═══ Information shown ═══

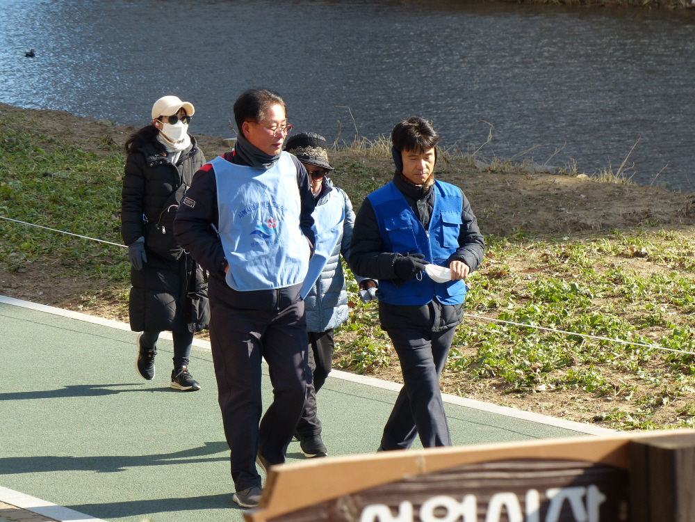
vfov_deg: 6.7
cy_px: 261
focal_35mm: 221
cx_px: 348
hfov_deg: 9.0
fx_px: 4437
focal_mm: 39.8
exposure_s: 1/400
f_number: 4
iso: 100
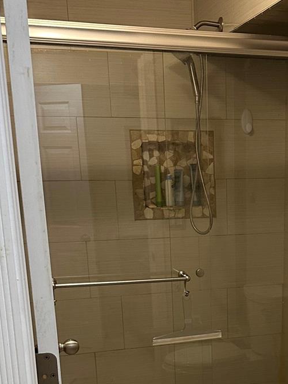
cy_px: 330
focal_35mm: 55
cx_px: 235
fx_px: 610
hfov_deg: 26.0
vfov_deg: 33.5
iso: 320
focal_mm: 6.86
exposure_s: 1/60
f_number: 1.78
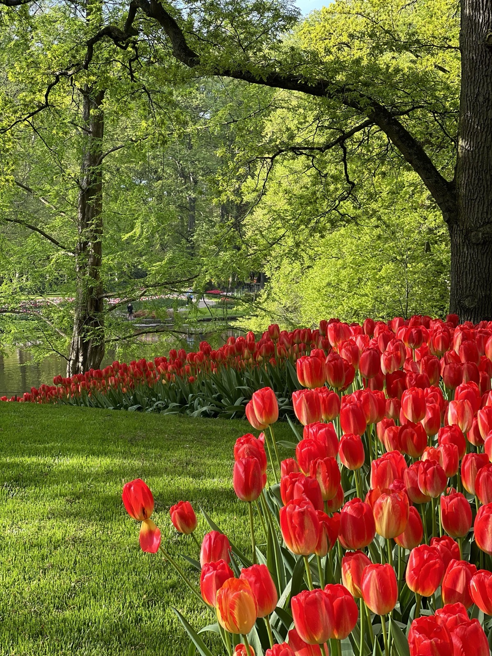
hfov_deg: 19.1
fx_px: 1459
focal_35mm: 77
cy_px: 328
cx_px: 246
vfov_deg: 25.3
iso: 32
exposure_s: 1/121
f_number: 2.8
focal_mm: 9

═══
═══ Information shown ═══

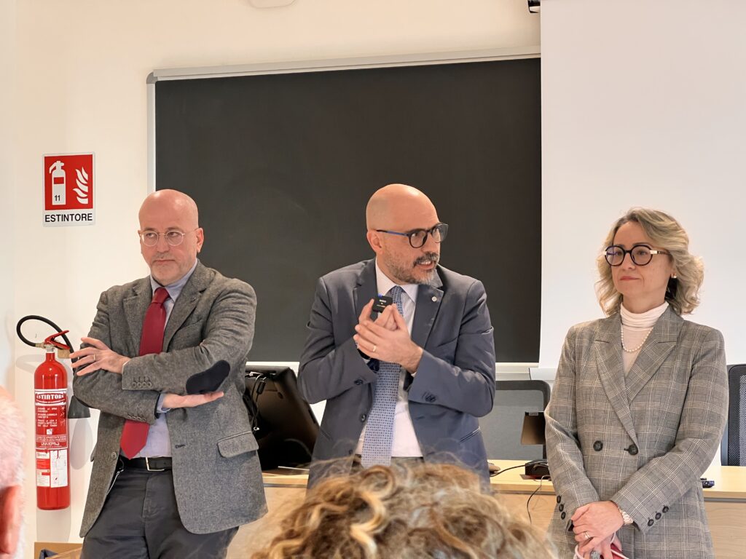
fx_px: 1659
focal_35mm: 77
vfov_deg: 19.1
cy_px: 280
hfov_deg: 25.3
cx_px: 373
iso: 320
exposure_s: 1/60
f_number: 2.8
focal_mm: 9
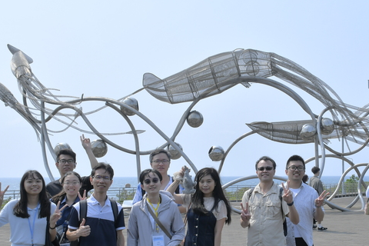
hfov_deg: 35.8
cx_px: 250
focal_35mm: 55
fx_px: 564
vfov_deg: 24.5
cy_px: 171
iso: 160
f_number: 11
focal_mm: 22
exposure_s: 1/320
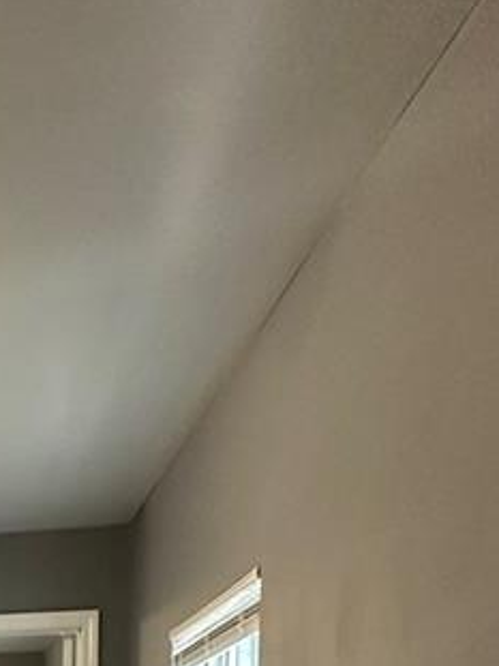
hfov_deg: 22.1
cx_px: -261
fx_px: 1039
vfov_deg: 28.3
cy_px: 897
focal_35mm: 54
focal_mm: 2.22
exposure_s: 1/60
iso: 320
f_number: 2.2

═══
═══ Information shown ═══

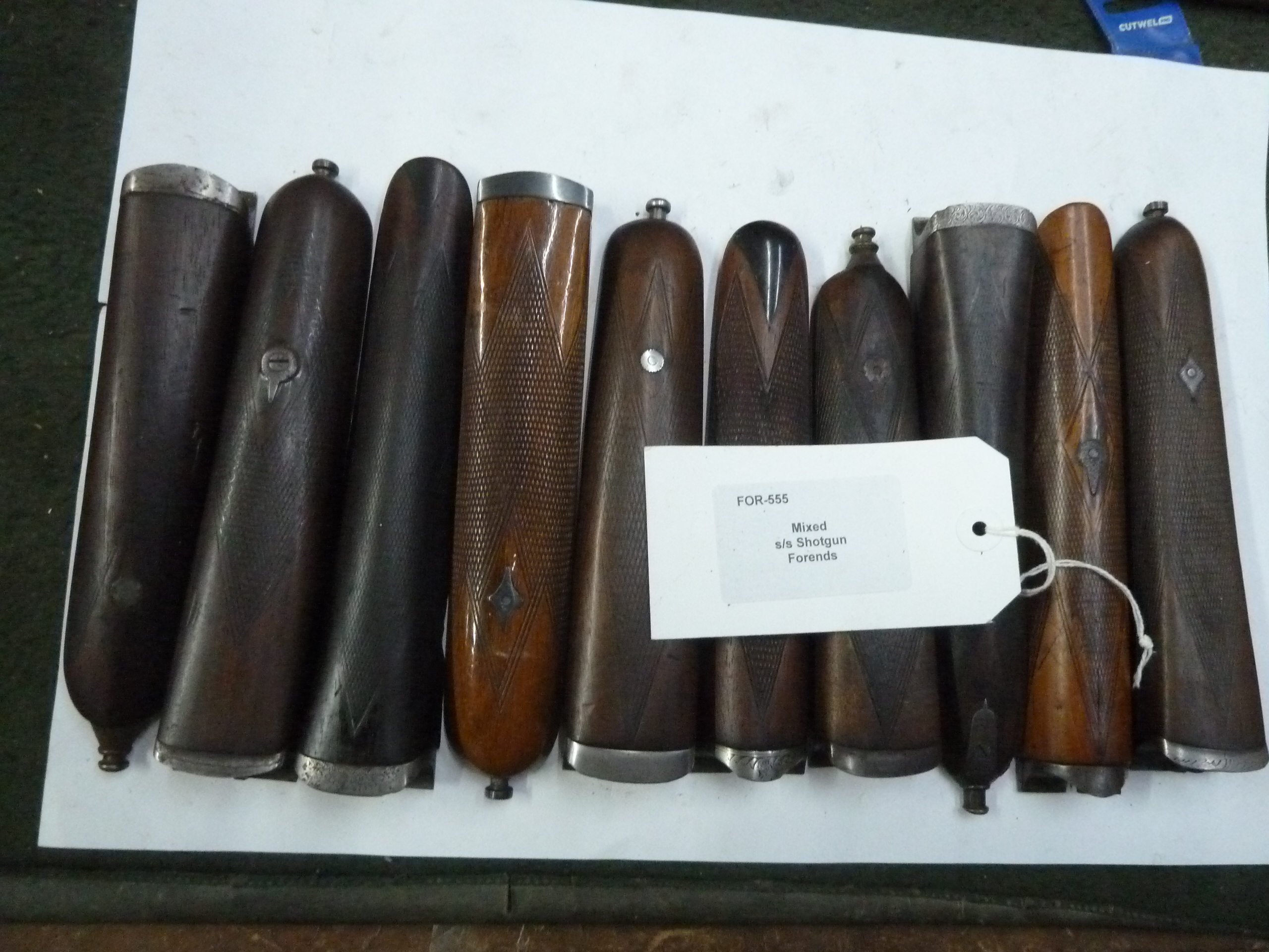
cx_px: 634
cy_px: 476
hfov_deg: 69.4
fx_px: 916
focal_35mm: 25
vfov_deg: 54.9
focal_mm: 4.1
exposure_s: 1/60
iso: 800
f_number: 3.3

═══

- **Task to complete**: Give again, exactly as written above, each line from the one that has "vfov_deg: 6.7" to the one that has "exposure_s: 1/121", both included; omit the pictures.

- **Expected answer**:
vfov_deg: 6.7
cy_px: 261
focal_35mm: 221
cx_px: 348
hfov_deg: 9.0
fx_px: 4437
focal_mm: 39.8
exposure_s: 1/400
f_number: 4
iso: 100
cy_px: 330
focal_35mm: 55
cx_px: 235
fx_px: 610
hfov_deg: 26.0
vfov_deg: 33.5
iso: 320
focal_mm: 6.86
exposure_s: 1/60
f_number: 1.78
hfov_deg: 19.1
fx_px: 1459
focal_35mm: 77
cy_px: 328
cx_px: 246
vfov_deg: 25.3
iso: 32
exposure_s: 1/121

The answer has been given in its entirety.